А я стоял, и вертел своей головой, на все стороны. Как сова, почти три оборота, в одну сторону. Искал, и боялся найти,…
– Её.
…Была, была, такая девочка, Нина, тоже, школьница – певунья, красавица трёх деревень и она, она могла увидеть, увидеть, в этих чёрных, мокрых, грязных, семейных, ниже колен, трусах, дрожащего, как серый волк, после этой дурацкой проруби. Так
волк хоть по делу. Ловил рыбку и большую и маленькую. А тут! Ни рыбы, ни раков…Больше всего теперь боялся и дрожал от холода и, страха, что солнышко, тёплое солнышко моего сердца – закатится…
Узреет.
Увидит!
Отвернётся…
И вздохнёт…
Такое страшилище…
Ой.
… Господи, уведи её подальше от такого позора. Но звезде, и, признанной актрисе, не было, хотя её дом стоял совсем близко, у самой гребли-плотины. А она ведь, из окна, у которого он часто проходил, брёл, будто по делу, а какое там дело, увидеть бы, хоть одним глазом и, вздохнуть сердешно, со смыслом радужных мечтаний. На бреющем полёте, шагал и думал, домик как домик, почти как у всех соседей, а таам, внутри, в домике, такая, такаая, красота, которая…
Которая, прекраснее Омиэр…
Сейчас, воскресенье, она, она сама могла им любоваться, этим позорным зрелищем из окна, в таком, не совсем парадном геройском виде.
… А, теперь, как солнышко, воспоминание, тихими тёплыми весенними вечерами, часто играли, в два, третий лишний, а ещё слаще были ручейки, славная игра,– становились парами в две шеренги и, и держались за руки, какая радость, душа улетала за море океан, нашего квакающего, почти океана, прудика, с крякающими дивными квакухами…
И, и она теперь не возьмёт меня своими нежными пальчиками… будет икать от страха и омерзения вспоминая, меня, такого как эти поющие в камышах, совсем не соловьиные трели.
***
Куда идти. Куда податься, кого поймать и не подраться, такая глупая песня, но нам она тогда нравилась. А сейчас, в таком положении, куда? Домой. Нет! Прибьёт моя дорогая мама. Да и как, домой, когда у нас на двоих,– четыре ноги, всего три ботинка и такая, совсем не парадная одёжка. Да ещё мокрая, да ещё и в грязюке, глине. А ведь утром было так всё хорошо. И тепло и сухо.
Куда?!
…Это ведь были пятидесятые годы послевоенные, в нашей деревушечке, жила была, даже такая семейка, одна маманя с двумя детьми, царствовала в землянке. Жила, поживала, вот так. Колхоз, доярка. Первая дойка утро, четыре часа. И петухи ещё дремлют.
Эх, Господи, если – бы знал, где упадёшь и газетку подстелил бы, мягче падать. Тогда газеты наши воодушевляли, оптимизм вселяли, радость в душе,– пахло от них ароматом веселья, день рождения Сталина-переоценка. Хлеб, продукты, подешевеют.
А теперь я сидел на русской печке, которая занимала половину домика, где приютили нас два брата и их маманя.

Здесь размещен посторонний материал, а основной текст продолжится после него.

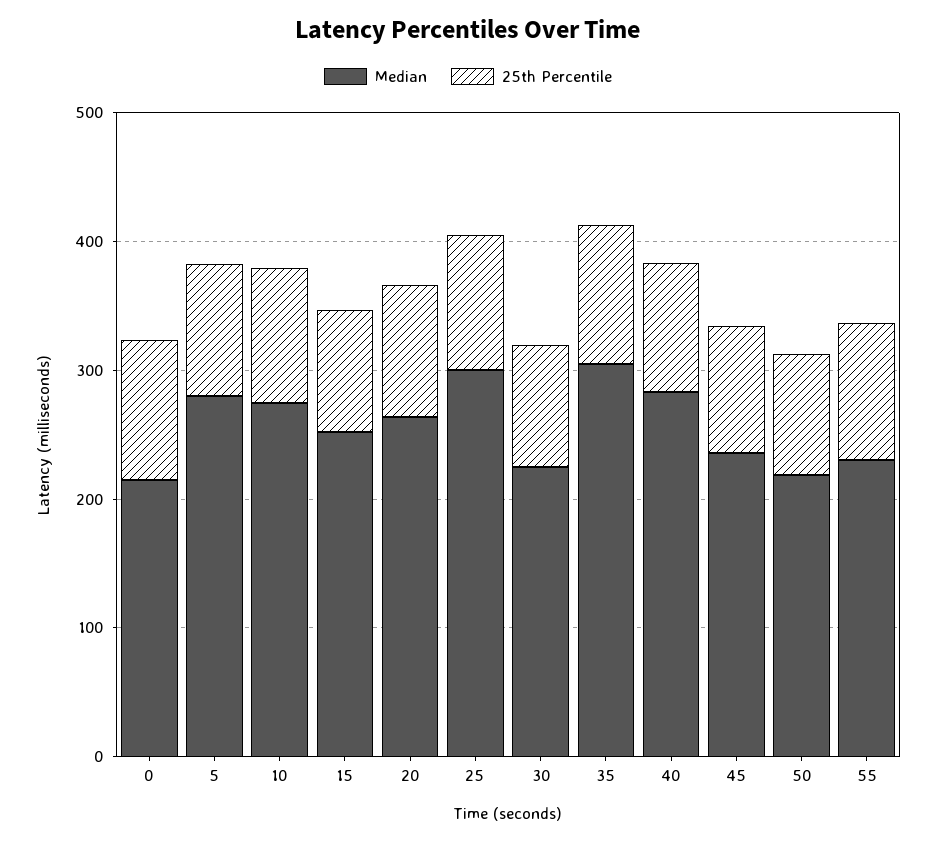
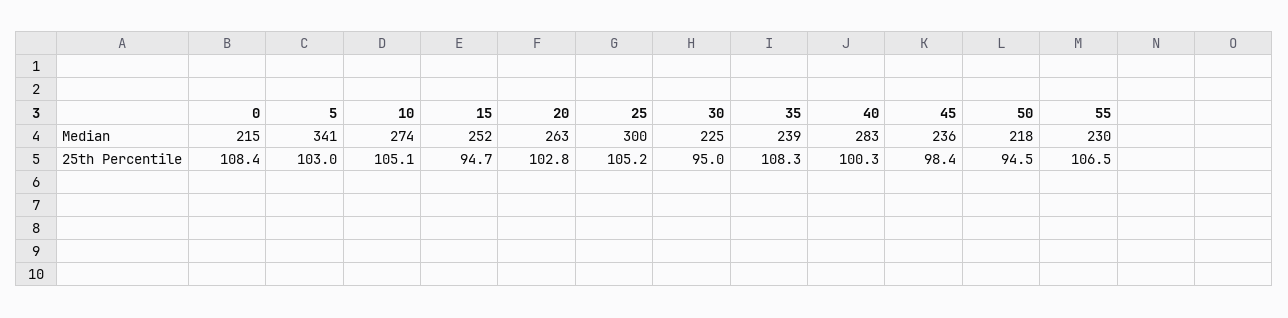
  {
    "Median": {
      "0": 215,
-     "5": 280,
+     "5": 341,
      "10": 274,
      "15": 252,
      "20": 263,
      "25": 300,
      "30": 225,
-     "35": 300,
+     "35": 239,
      "40": 283,
      "45": 236,
      "50": 218,
      "55": 230
    },
    "25th Percentile": {
      "0": 108.4,
      "5": 103,
      "10": 105.1,
      "15": 94.7,
      "20": 102.8,
      "25": 105.2,
      "30": 95,
      "35": 108.3,
      "40": 100.3,
      "45": 98.4,
      "50": 94.5,
      "55": 106.5
    }
  }

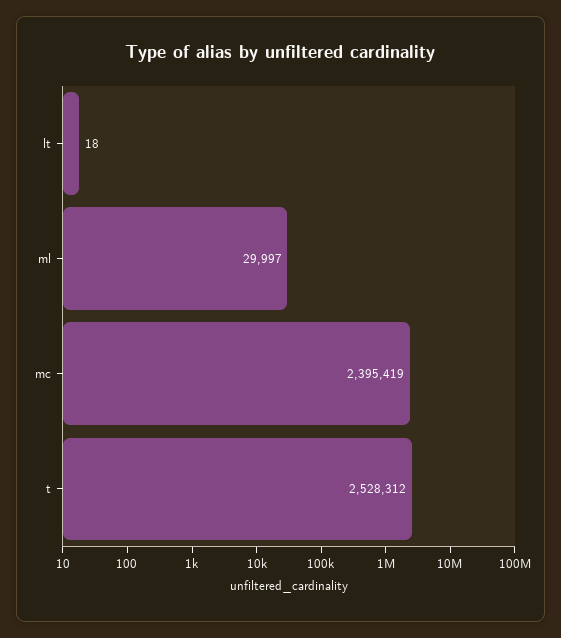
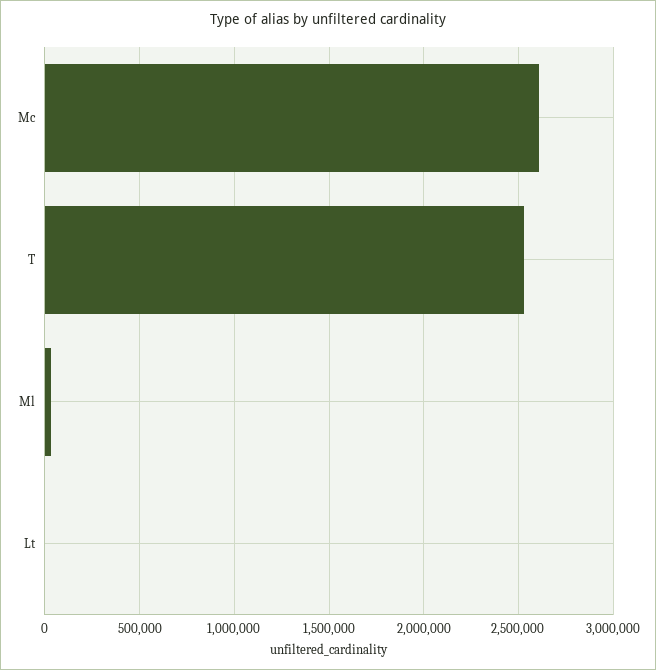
  {
    "lt": 18,
    "ml": 29997,
-   "mc": 2395419,
+   "mc": 2600000,
    "t": 2528312
  }

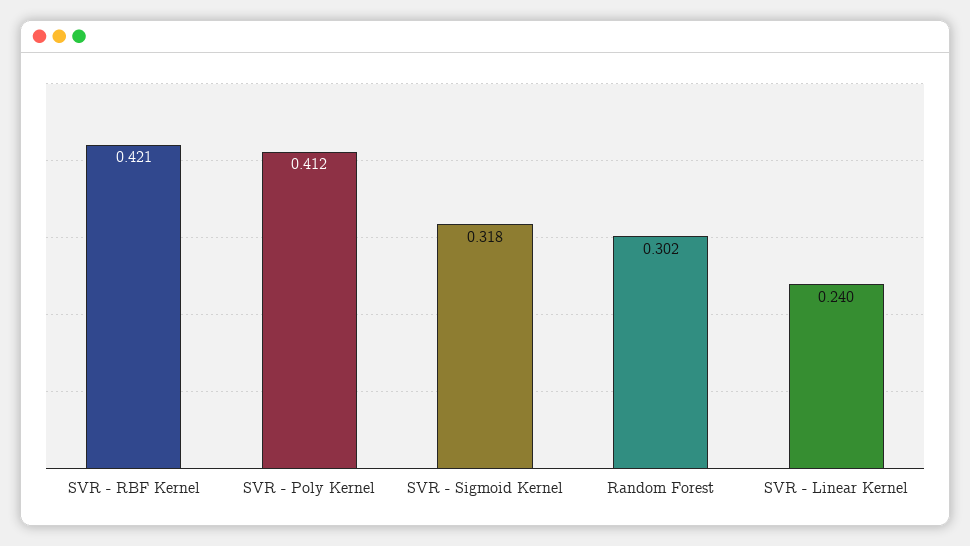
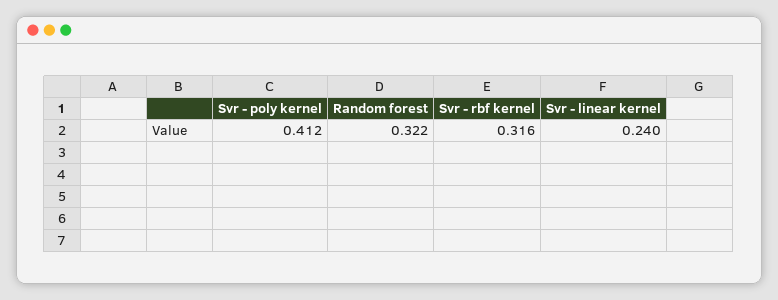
  {
-   "SVR - RBF Kernel": 0.421,
+   "SVR - RBF Kernel": 0.316,
    "SVR - Poly Kernel": 0.412,
-   "SVR - Sigmoid Kernel": 0.318,
-   "Random Forest": 0.302,
+   "Random Forest": 0.322,
    "SVR - Linear Kernel": 0.24
  }

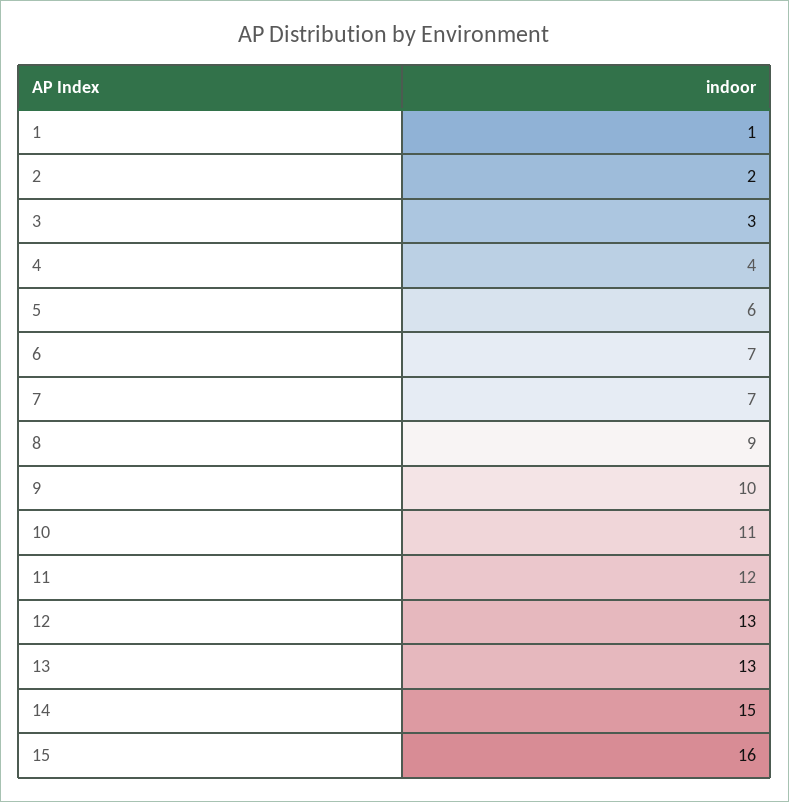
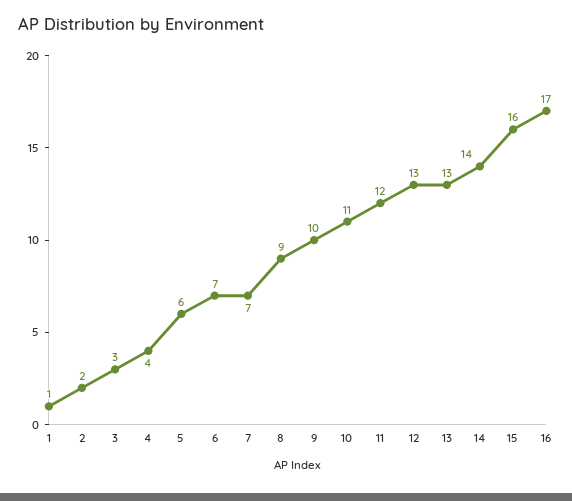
  {
    "1": 1,
    "2": 2,
    "3": 3,
    "4": 4,
    "5": 6,
    "6": 7,
    "7": 7,
    "8": 9,
    "9": 10,
    "10": 11,
    "11": 12,
    "12": 13,
    "13": 13,
-   "14": 15,
+   "14": 14,
-   "15": 16
+   "15": 16,
+   "16": 17
  }

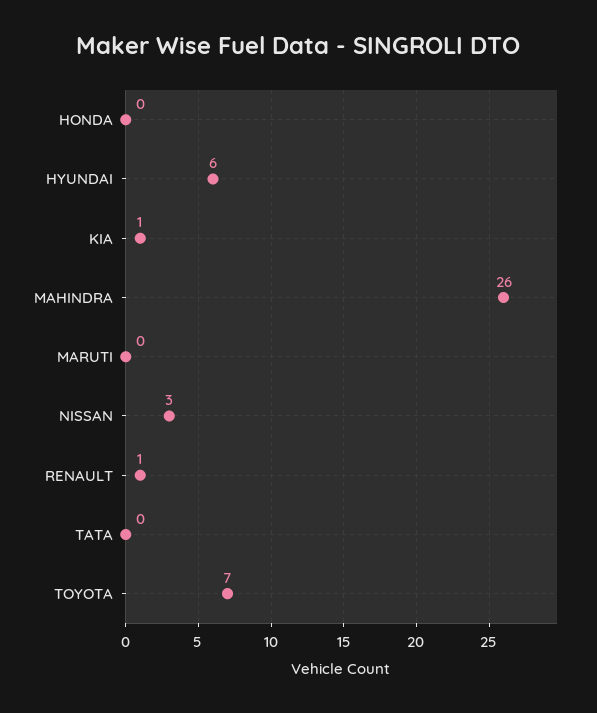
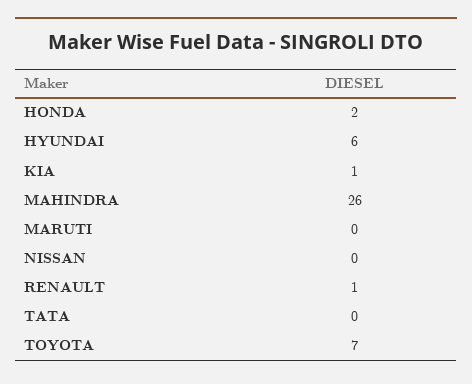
  {
-   "HONDA": 0,
+   "HONDA": 2,
    "HYUNDAI": 6,
    "KIA": 1,
    "MAHINDRA": 26,
    "MARUTI": 0,
-   "NISSAN": 3,
+   "NISSAN": 0,
    "RENAULT": 1,
    "TATA": 0,
    "TOYOTA": 7
  }

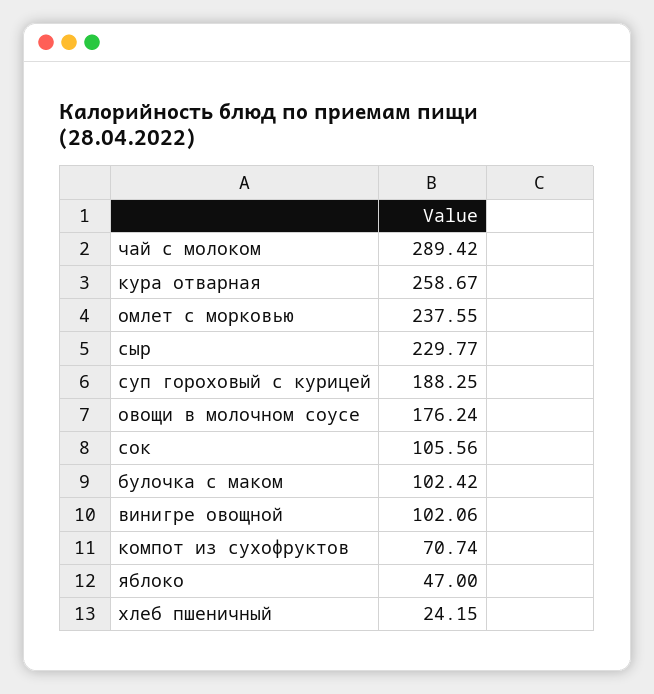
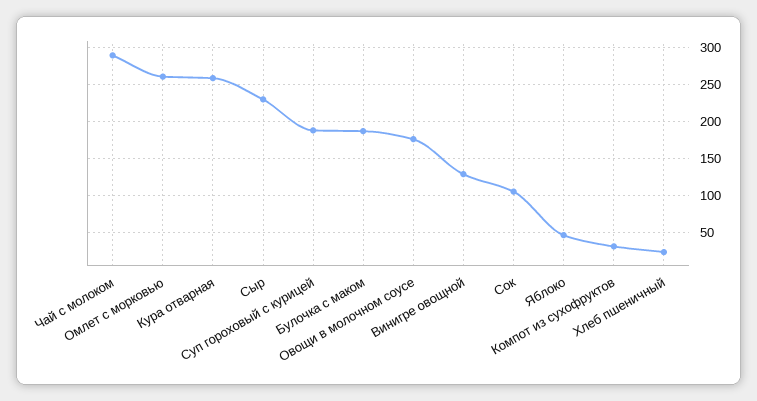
  {
    "чай с молоком": 289.42,
    "кура отварная": 258.67,
-   "омлет с морковью": 237.55,
+   "омлет с морковью": 260,
    "сыр": 229.77,
    "суп гороховый с курицей": 188.25,
    "овощи в молочном соусе": 176.24,
    "сок": 105.56,
-   "булочка с маком": 102.42,
+   "булочка с маком": 190,
-   "винигре овощной": 102.06,
+   "винигре овощной": 130,
-   "компот из сухофруктов": 70.74,
+   "компот из сухофруктов": 30,
    "яблоко": 47,
    "хлеб пшеничный": 24.15
  }

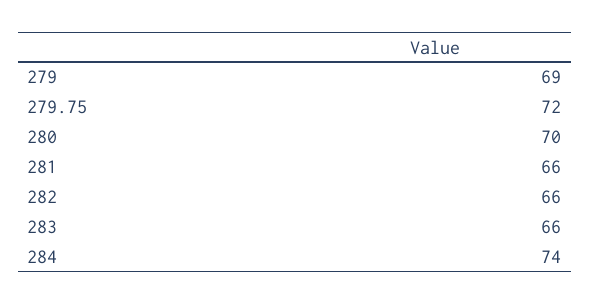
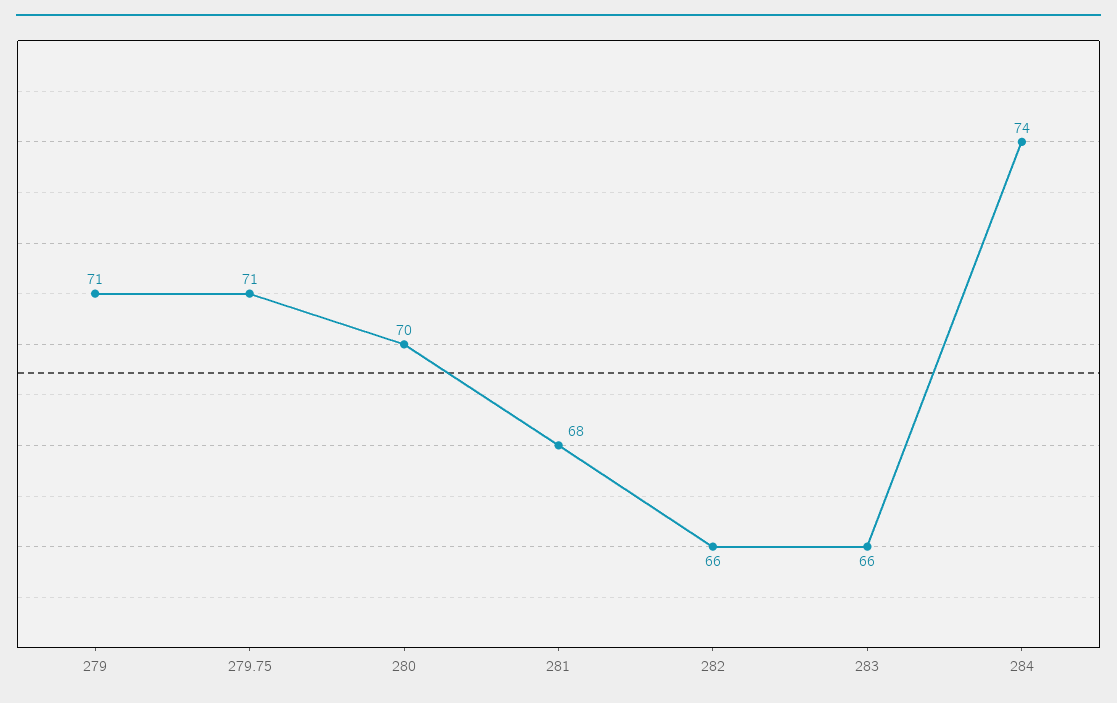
  {
-   "279": 69,
+   "279": 71,
-   "279.75": 72,
+   "279.75": 71,
    "280": 70,
-   "281": 66,
+   "281": 68,
    "282": 66,
    "283": 66,
    "284": 74
  }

Витька Барановский никогда не был у меня душевным другом, и я помню, как взрослые пацаны столкнули нас лбами. И мы подрались, а те, большие придурки, стояли и ржали, как наш колхозный конь жеребец племенной, когда его помещали в станочек, для серьёзных дел, которые помогали увеличивать поголовье тружеников лошадей.
Витька, по сценарию этих пацанов,– Вовки Крашевского и Илюшки Корецкого, должен был забрать у меня один единственный хороший, настоящий, фабричный, как мы этот шедевр величали, конёк «дутыш». Я, ему, конечно же, не дал и врезал этим коньком по его рукам. Он остолбенел от неожиданности, заревел как бычки, которых кастрировал мой отчим зоотехник, а мы подглядывали. Интересноо, но интересного было мало.